• TASK GOAL:
Among the records, which lines hold the word "Daten"? Pick them out.

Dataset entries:
....
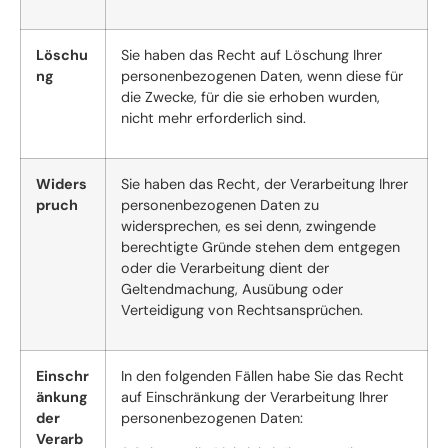
Löschu
Sie haben das Recht auf Löschung Ihrer
ng
personenbezogenen Daten, wenn diese für
die Zwecke, für die sie erhoben wurden,
nicht mehr erforderlich sind.
Widers
Sie haben das Recht, der Verarbeitung Ihrer
pruch
personenbezogenen Daten zu
widersprechen, es sei denn, zwingende
berechtigte Gründe stehen dem entgegen
oder die Verarbeitung dient der
Geltendmachung, Ausübung oder
Verteidigung von Rechtsansprüchen.
Einschr
In den folgenden Fällen habe Sie das Recht
änkung
auf Einschränkung der Verarbeitung Ihrer
der
personenbezogenen Daten:
Verarb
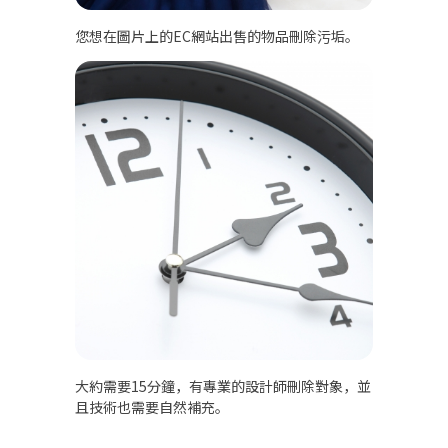
您想在圖片上的EC網站出售的物品刪除污垢。
大約需要15分鐘，有專業的設計師刪除對象，並
且技術也需要自然補充。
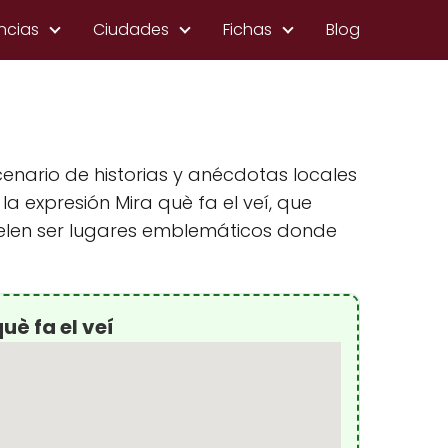
ncias
Ciudades
Fichas
Blog
enario de historias y anécdotas locales
la expresión Mira què fa el veí, que
 suelen ser lugares emblemáticos donde
uè fa el veí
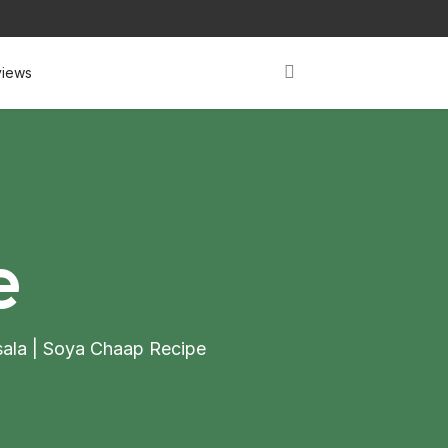
iews
e
asala | Soya Chaap Recipe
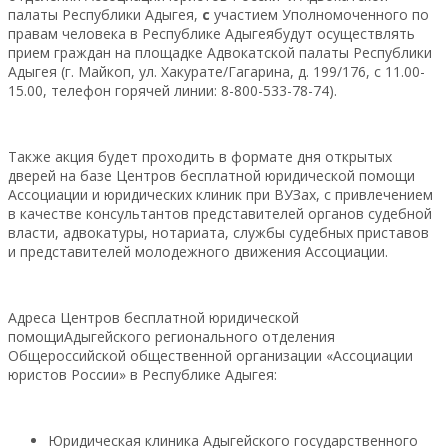
палаты Республики Адыгея,
с
участием Уполномоченного по
правам человека в Республике Адыгеябудут осуществлять
прием граждан на площадке Адвокатской палаты Республики
Адыгея (г. Майкоп, ул. Хакурате/Гагарина, д. 199/176, с 11.00-
15.00, телефон горячей линии: 8-800-533-78-74).
Также акция будет проходить в формате дня открытых
дверей на базе Центров бесплатной юридической помощи
Ассоциации и юридических клиник при ВУЗах, с привлечением
в качестве консультантов представителей органов судебной
власти, адвокатуры, нотариата, службы судебных приставов
и представителей молодежного движения Ассоциации.
Адреса Центров бесплатной юридической
помощиАдыгейского регионального отделения
Общероссийской общественной организации «Ассоциации
юристов России» в Республике Адыгея:
Юридическая клиника Адыгейского государственного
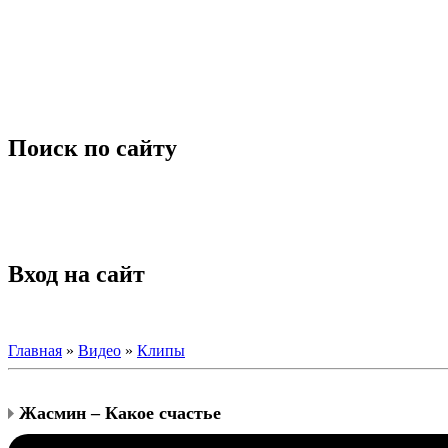
Поиск по сайту
Вход на сайт
Главная
»
Видео
»
Клипы
Жасмин – Какое счастье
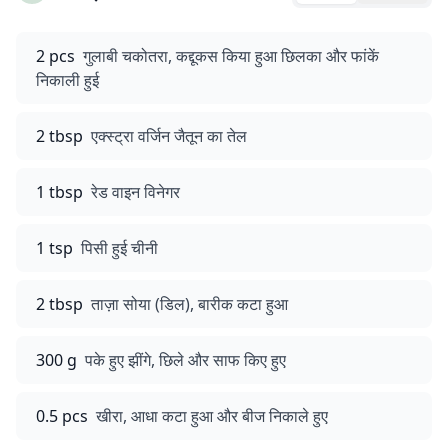
2 pcs
गुलाबी चकोतरा, कद्दूकस किया हुआ छिलका और फांकें
निकाली हुई
2 tbsp
एक्स्ट्रा वर्जिन जैतून का तेल
1 tbsp
रेड वाइन विनेगर
1 tsp
पिसी हुई चीनी
2 tbsp
ताज़ा सोया (डिल), बारीक कटा हुआ
300 g
पके हुए झींगे, छिले और साफ किए हुए
0.5 pcs
खीरा, आधा कटा हुआ और बीज निकाले हुए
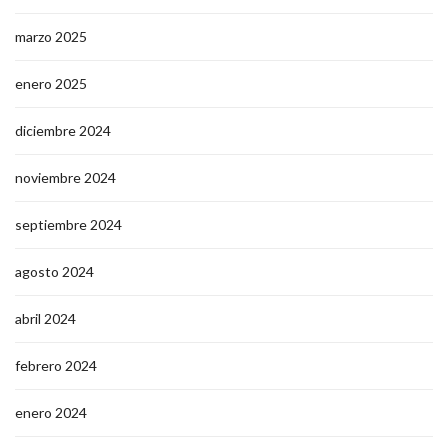
marzo 2025
enero 2025
diciembre 2024
noviembre 2024
septiembre 2024
agosto 2024
abril 2024
febrero 2024
enero 2024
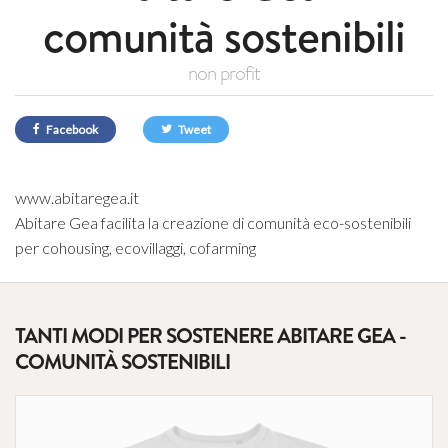
comunità sostenibili
non profit
Facebook
Tweet
www.abitaregea.it
Abitare Gea facilita la creazione di comunità eco-sostenibili
per cohousing, ecovillaggi, cofarming
TANTI MODI PER SOSTENERE ABITARE GEA -
COMUNITÀ SOSTENIBILI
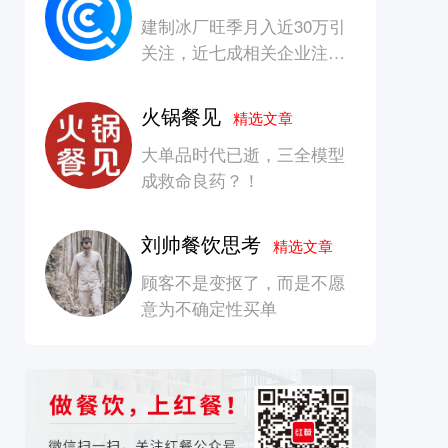
建制冰厂旺季月入近30万引
关注，近七成相关企业注册
资本在100万元以内
火锅餐见
精选文章
大单品时代已逝，三全模型
成救命良药？！
刘帅餐饮思考
精选文章
顾客不是变抠了，而是不愿
意为不确定性买单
....
• REPLY:
personenbezogenen Daten, wenn diese für
personenbezogenen Daten zu
personenbezogenen Daten:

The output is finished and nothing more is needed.